The Texas state House has met quorum, more than a month after Democrats fled to D.C. to protest legislation to restrict voting.
Democratic state legislators left Texas in mid-July to stymie Republicans’ efforts to pass an elections bill that opponents say would place heavy limits on voting, particularly in marginalized communities. More than 50 state senators and representatives fled to D.C. to urge federal lawmakers to push for stronger voting protections and to wait out the governor’s first special legislative session.
Though they succeeded in killing the bill for that session, GOP Gov. Greg Abbott called another immediately. The state Senate has continued to meet for both sessions, while the lower chamber had not met quorum for more than 30 days. At least two dozen Texas Democrats stayed in D.C., and other representatives were absent for reasons related to Covid-19.

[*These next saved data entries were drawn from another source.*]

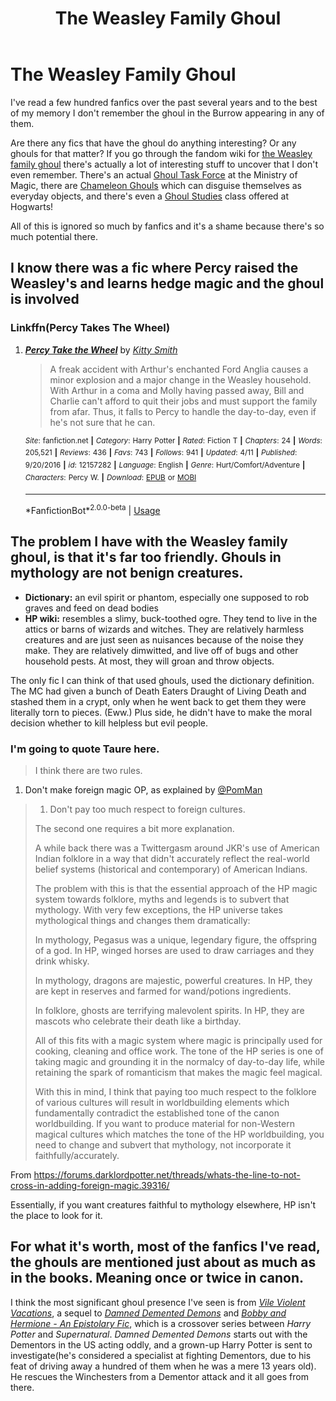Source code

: #+TITLE: The Weasley Family Ghoul

* The Weasley Family Ghoul
:PROPERTIES:
:Author: FloppyPancakesDude
:Score: 12
:DateUnix: 1591571983.0
:DateShort: 2020-Jun-08
:FlairText: Discussion
:END:
I've read a few hundred fanfics over the past several years and to the best of my memory I don't remember the ghoul in the Burrow appearing in any of them.

Are there any fics that have the ghoul do anything interesting? Or any ghouls for that matter? If you go through the fandom wiki for [[https://harrypotter.fandom.com/wiki/Weasley_family_ghoul][the Weasley family ghoul]] there's actually a lot of interesting stuff to uncover that I don't even remember. There's an actual [[https://harrypotter.fandom.com/wiki/Ghoul_Task_Force][Ghoul Task Force]] at the Ministry of Magic, there are [[https://harrypotter.fandom.com/wiki/Chameleon_Ghoul][Chameleon Ghouls]] which can disguise themselves as everyday objects, and there's even a [[https://harrypotter.fandom.com/wiki/Ghoul_Studies][Ghoul Studies]] class offered at Hogwarts!

All of this is ignored so much by fanfics and it's a shame because there's so much potential there.


** I know there was a fic where Percy raised the Weasley's and learns hedge magic and the ghoul is involved
:PROPERTIES:
:Author: tHIs-IsFine-
:Score: 8
:DateUnix: 1591573774.0
:DateShort: 2020-Jun-08
:END:

*** Linkffn(Percy Takes The Wheel)
:PROPERTIES:
:Author: CryptidGrimnoir
:Score: 12
:DateUnix: 1591577562.0
:DateShort: 2020-Jun-08
:END:

**** [[https://www.fanfiction.net/s/12157282/1/][*/Percy Take the Wheel/*]] by [[https://www.fanfiction.net/u/1809362/Kitty-Smith][/Kitty Smith/]]

#+begin_quote
  A freak accident with Arthur's enchanted Ford Anglia causes a minor explosion and a major change in the Weasley household. With Arthur in a coma and Molly having passed away, Bill and Charlie can't afford to quit their jobs and must support the family from afar. Thus, it falls to Percy to handle the day-to-day, even if he's not sure that he can.
#+end_quote

^{/Site/:} ^{fanfiction.net} ^{*|*} ^{/Category/:} ^{Harry} ^{Potter} ^{*|*} ^{/Rated/:} ^{Fiction} ^{T} ^{*|*} ^{/Chapters/:} ^{24} ^{*|*} ^{/Words/:} ^{205,521} ^{*|*} ^{/Reviews/:} ^{436} ^{*|*} ^{/Favs/:} ^{743} ^{*|*} ^{/Follows/:} ^{941} ^{*|*} ^{/Updated/:} ^{4/11} ^{*|*} ^{/Published/:} ^{9/20/2016} ^{*|*} ^{/id/:} ^{12157282} ^{*|*} ^{/Language/:} ^{English} ^{*|*} ^{/Genre/:} ^{Hurt/Comfort/Adventure} ^{*|*} ^{/Characters/:} ^{Percy} ^{W.} ^{*|*} ^{/Download/:} ^{[[http://www.ff2ebook.com/old/ffn-bot/index.php?id=12157282&source=ff&filetype=epub][EPUB]]} ^{or} ^{[[http://www.ff2ebook.com/old/ffn-bot/index.php?id=12157282&source=ff&filetype=mobi][MOBI]]}

--------------

*FanfictionBot*^{2.0.0-beta} | [[https://github.com/tusing/reddit-ffn-bot/wiki/Usage][Usage]]
:PROPERTIES:
:Author: FanfictionBot
:Score: 6
:DateUnix: 1591577575.0
:DateShort: 2020-Jun-08
:END:


** The problem I have with the Weasley family ghoul, is that it's far too friendly. Ghouls in mythology are not benign creatures.

- *Dictionary:* an evil spirit or phantom, especially one supposed to rob graves and feed on dead bodies
- *HP wiki:* resembles a slimy, buck-toothed ogre. They tend to live in the attics or barns of wizards and witches. They are relatively harmless creatures and are just seen as nuisances because of the noise they make. They are relatively dimwitted, and live off of bugs and other household pests. At most, they will groan and throw objects.

The only fic I can think of that used ghouls, used the dictionary definition. The MC had given a bunch of Death Eaters Draught of Living Death and stashed them in a crypt, only when he went back to get them they were literally torn to pieces. (Eww.) Plus side, he didn't have to make the moral decision whether to kill helpless but evil people.
:PROPERTIES:
:Author: JennaSayquah
:Score: 6
:DateUnix: 1591595432.0
:DateShort: 2020-Jun-08
:END:

*** I'm going to quote Taure here.

#+begin_quote
  I think there are two rules.
#+end_quote

1. Don't make foreign magic OP, as explained by [[https://forums.darklordpotter.net/members/15391/][@PomMan]]

#+begin_quote

  1. Don't pay too much respect to foreign cultures.\\

  The second one requires a bit more explanation.

  A while back there was a Twittergasm around JKR's use of American Indian folklore in a way that didn't accurately reflect the real-world belief systems (historical and contemporary) of American Indians.

  The problem with this is that the essential approach of the HP magic system towards folklore, myths and legends is to subvert that mythology. With very few exceptions, the HP universe takes mythological things and changes them dramatically:

  In mythology, Pegasus was a unique, legendary figure, the offspring of a god. In HP, winged horses are used to draw carriages and they drink whisky.

  In mythology, dragons are majestic, powerful creatures. In HP, they are kept in reserves and farmed for wand/potions ingredients.

  In folklore, ghosts are terrifying malevolent spirits. In HP, they are mascots who celebrate their death like a birthday.

  All of this fits with a magic system where magic is principally used for cooking, cleaning and office work. The tone of the HP series is one of taking magic and grounding it in the normalcy of day-to-day life, while retaining the spark of romanticism that makes the magic feel magical.

  With this in mind, I think that paying too much respect to the folklore of various cultures will result in worldbuilding elements which fundamentally contradict the established tone of the canon worldbuilding. If you want to produce material for non-Western magical cultures which matches the tone of the HP worldbuilding, you need to change and subvert that mythology, not incorporate it faithfully/accurately.
#+end_quote

From [[https://forums.darklordpotter.net/threads/whats-the-line-to-not-cross-in-adding-foreign-magic.39316/]]

Essentially, if you want creatures faithful to mythology elsewhere, HP isn't the place to look for it.
:PROPERTIES:
:Author: Impossible-Poetry
:Score: 1
:DateUnix: 1591667617.0
:DateShort: 2020-Jun-09
:END:


** For what it's worth, most of the fanfics I've read, the ghouls are mentioned just about as much as in the books. Meaning once or twice in canon.

I think the most significant ghoul presence I've seen is from [[https://hells-half-acre.livejournal.com/115495.html][/Vile Violent Vacations/]], a sequel to [[http://hells-half-acre.livejournal.com/60607.html][/Damned Demented Demons/]] and [[http://hells-half-acre.livejournal.com/94822.html#cutid1][/Bobby and Hermione - An Epistolary Fic/]], which is a crossover series between /Harry Potter/ and /Supernatural/. /Damned Demented Demons/ starts out with the Dementors in the US acting oddly, and a grown-up Harry Potter is sent to investigate(he's considered a specialist at fighting Dementors, due to his feat of driving away a hundred of them when he was a mere 13 years old). He rescues the Winchesters from a Dementor attack and it all goes from there.
:PROPERTIES:
:Author: Vercalos
:Score: 3
:DateUnix: 1591591230.0
:DateShort: 2020-Jun-08
:END:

The state House had to have 100 present representatives to meet quorum up until Thursday morning, when state Rep. Leo Pacheco’s resignation became effective, lowering the number to 99. Previous state House counts had hovered around 96 and 97, meaning only a handful of representatives needed to appear on the floor to kick off the day. The Democratic caucus had already been struggling with deciding on a clear gameplan once the first special session ended in early August, and around half the representatives left D.C.

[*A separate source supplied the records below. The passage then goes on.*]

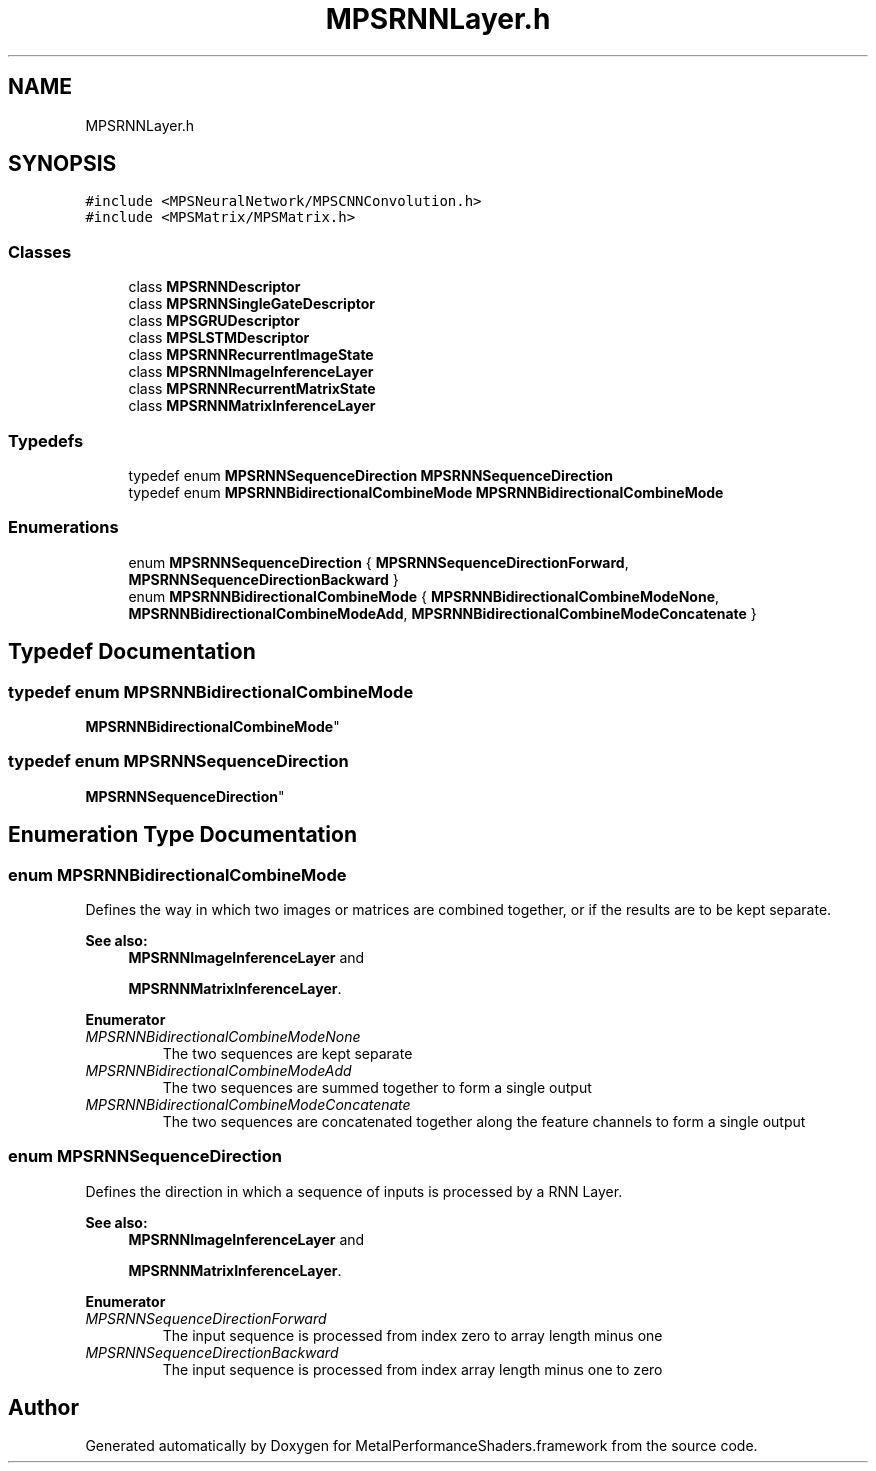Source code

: .TH "MPSRNNLayer.h" 3 "Thu Feb 8 2018" "Version MetalPerformanceShaders-100" "MetalPerformanceShaders.framework" \" -*- nroff -*-
.ad l
.nh
.SH NAME
MPSRNNLayer.h
.SH SYNOPSIS
.br
.PP
\fC#include <MPSNeuralNetwork/MPSCNNConvolution\&.h>\fP
.br
\fC#include <MPSMatrix/MPSMatrix\&.h>\fP
.br

.SS "Classes"

.in +1c
.ti -1c
.RI "class \fBMPSRNNDescriptor\fP"
.br
.ti -1c
.RI "class \fBMPSRNNSingleGateDescriptor\fP"
.br
.ti -1c
.RI "class \fBMPSGRUDescriptor\fP"
.br
.ti -1c
.RI "class \fBMPSLSTMDescriptor\fP"
.br
.ti -1c
.RI "class \fBMPSRNNRecurrentImageState\fP"
.br
.ti -1c
.RI "class \fBMPSRNNImageInferenceLayer\fP"
.br
.ti -1c
.RI "class \fBMPSRNNRecurrentMatrixState\fP"
.br
.ti -1c
.RI "class \fBMPSRNNMatrixInferenceLayer\fP"
.br
.in -1c
.SS "Typedefs"

.in +1c
.ti -1c
.RI "typedef enum \fBMPSRNNSequenceDirection\fP \fBMPSRNNSequenceDirection\fP"
.br
.ti -1c
.RI "typedef enum \fBMPSRNNBidirectionalCombineMode\fP \fBMPSRNNBidirectionalCombineMode\fP"
.br
.in -1c
.SS "Enumerations"

.in +1c
.ti -1c
.RI "enum \fBMPSRNNSequenceDirection\fP { \fBMPSRNNSequenceDirectionForward\fP, \fBMPSRNNSequenceDirectionBackward\fP }"
.br
.ti -1c
.RI "enum \fBMPSRNNBidirectionalCombineMode\fP { \fBMPSRNNBidirectionalCombineModeNone\fP, \fBMPSRNNBidirectionalCombineModeAdd\fP, \fBMPSRNNBidirectionalCombineModeConcatenate\fP }"
.br
.in -1c
.SH "Typedef Documentation"
.PP 
.SS "typedef enum \fBMPSRNNBidirectionalCombineMode\fP

 \fBMPSRNNBidirectionalCombineMode\fP"

.SS "typedef enum \fBMPSRNNSequenceDirection\fP

 \fBMPSRNNSequenceDirection\fP"

.SH "Enumeration Type Documentation"
.PP 
.SS "enum \fBMPSRNNBidirectionalCombineMode\fP"
Defines the way in which two images or matrices are combined together, or if the results are to be kept separate\&. 
.PP
\fBSee also:\fP
.RS 4
\fBMPSRNNImageInferenceLayer\fP and 
.PP
\fBMPSRNNMatrixInferenceLayer\fP\&. 
.RE
.PP

.PP
\fBEnumerator\fP
.in +1c
.TP
\fB\fIMPSRNNBidirectionalCombineModeNone \fP\fP
The two sequences are kept separate 
.TP
\fB\fIMPSRNNBidirectionalCombineModeAdd \fP\fP
The two sequences are summed together to form a single output 
.TP
\fB\fIMPSRNNBidirectionalCombineModeConcatenate \fP\fP
The two sequences are concatenated together along the feature channels to form a single output 
.SS "enum \fBMPSRNNSequenceDirection\fP"
Defines the direction in which a sequence of inputs is processed by a RNN Layer\&. 
.PP
\fBSee also:\fP
.RS 4
\fBMPSRNNImageInferenceLayer\fP and 
.PP
\fBMPSRNNMatrixInferenceLayer\fP\&. 
.RE
.PP

.PP
\fBEnumerator\fP
.in +1c
.TP
\fB\fIMPSRNNSequenceDirectionForward \fP\fP
The input sequence is processed from index zero to array length minus one 
.TP
\fB\fIMPSRNNSequenceDirectionBackward \fP\fP
The input sequence is processed from index array length minus one to zero 
.SH "Author"
.PP 
Generated automatically by Doxygen for MetalPerformanceShaders\&.framework from the source code\&.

State House Speaker Dade Phelan gaveled in more than two hours after the day was set to begin at 4 p.m. Central Time. Democratic state Reps. Garnet Coleman, Ana Hernandez and Armando Walle, who all represent Houston, released a joint statement an hour after the start time, explaining their decision to return to the state Capitol for the second special session, before they appeared on the floor.
“Our efforts were successful and served as the primary catalyst to push Congress to take action on federal voter protection legislation,” the statement read. “Now, we continue the fight on the House Floor.”

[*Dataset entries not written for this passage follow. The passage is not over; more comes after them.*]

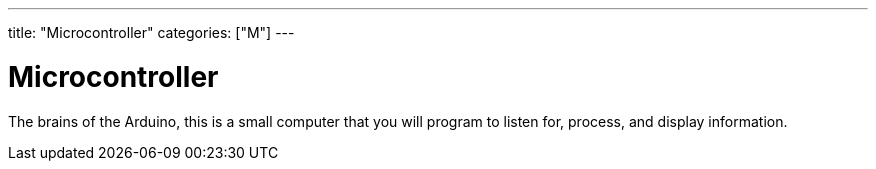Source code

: ---
title: "Microcontroller"
categories: ["M"]
---

= Microcontroller

The brains of the Arduino, this is a small computer that you will program to listen for, process, and display information.
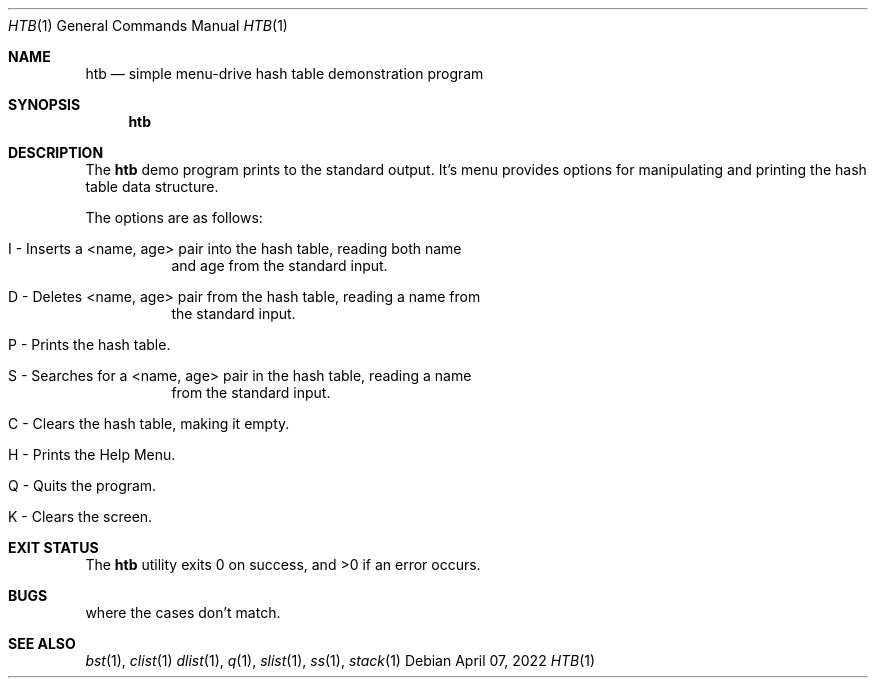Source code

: .Dd $Mdocdate: April 07 2022 $
.Dt HTB 1
.Os
.Sh NAME
.Nm htb
.Nd simple menu-drive hash table demonstration program
.Sh SYNOPSIS
.Nm htb
.Sh DESCRIPTION
The
.Nm
demo program prints to the standard output. It's menu provides options for
manipulating and printing the hash table data structure.
.Pp
The options are as follows:
.Bl -tag -width Ds
.It I - Inserts a <name, age> pair into the hash table, reading both name
and age from the standard input.
.It D - Deletes <name, age> pair from the hash table, reading a name from
the standard input.
.It P - Prints the hash table.
.It S - Searches for a <name, age> pair in the hash table, reading a name
from the standard input.
.It C - Clears the hash table, making it empty.
.It H - Prints the Help Menu.
.It Q - Quits the program.
.It K - Clears the screen.
.El
.Sh EXIT STATUS
.Ex -std htb
.Sh BUGS
.It Program is known to segmentation fault when trying to delete an entry
where the cases don't match.
.Sh SEE ALSO
.Xr bst 1 ,
.Xr clist 1
.Xr dlist 1 ,
.Xr q 1 ,
.Xr slist 1 ,
.Xr ss 1 ,
.Xr stack 1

Coleman did not go to D.C. because of a surgical procedure, but he supported his colleagues that did leave the state. However, he told the Dallas Morning News on Wednesday he regretted his role in aiding a fracture in the lower chamber during the first special session.
Coleman’s comments and appearance in Austin sparked anger among fellow representatives. Several Democrats who had previously fled to D.C. tweeted against their three colleagues for showing up on the House floor while not making the caucus aware of their plans to do so, even during their meetings Thursday morning. Similar online and internal backlash occurred before when Democratic state Rep. Harold Dutton of Houston returned to the state Capitol during the first special session, and when four Democratic representatives appeared on the floor during the second special session.
In addition to more Democratic representatives showing up, State Rep. Steve Allison, a San Antonio Republican who recently tested positive for Covid-19, also appeared in the state Capitol building on Thursday.
“Members, it’s been a very long summer,” Phelan said before adjourning the session for the day. “We’ve been through a lot. I appreciate you all being here, and I appreciate the members who made quorum today. It’s time to get back to the business of the people of Texas.”
The chamber is expected to meet again on Friday.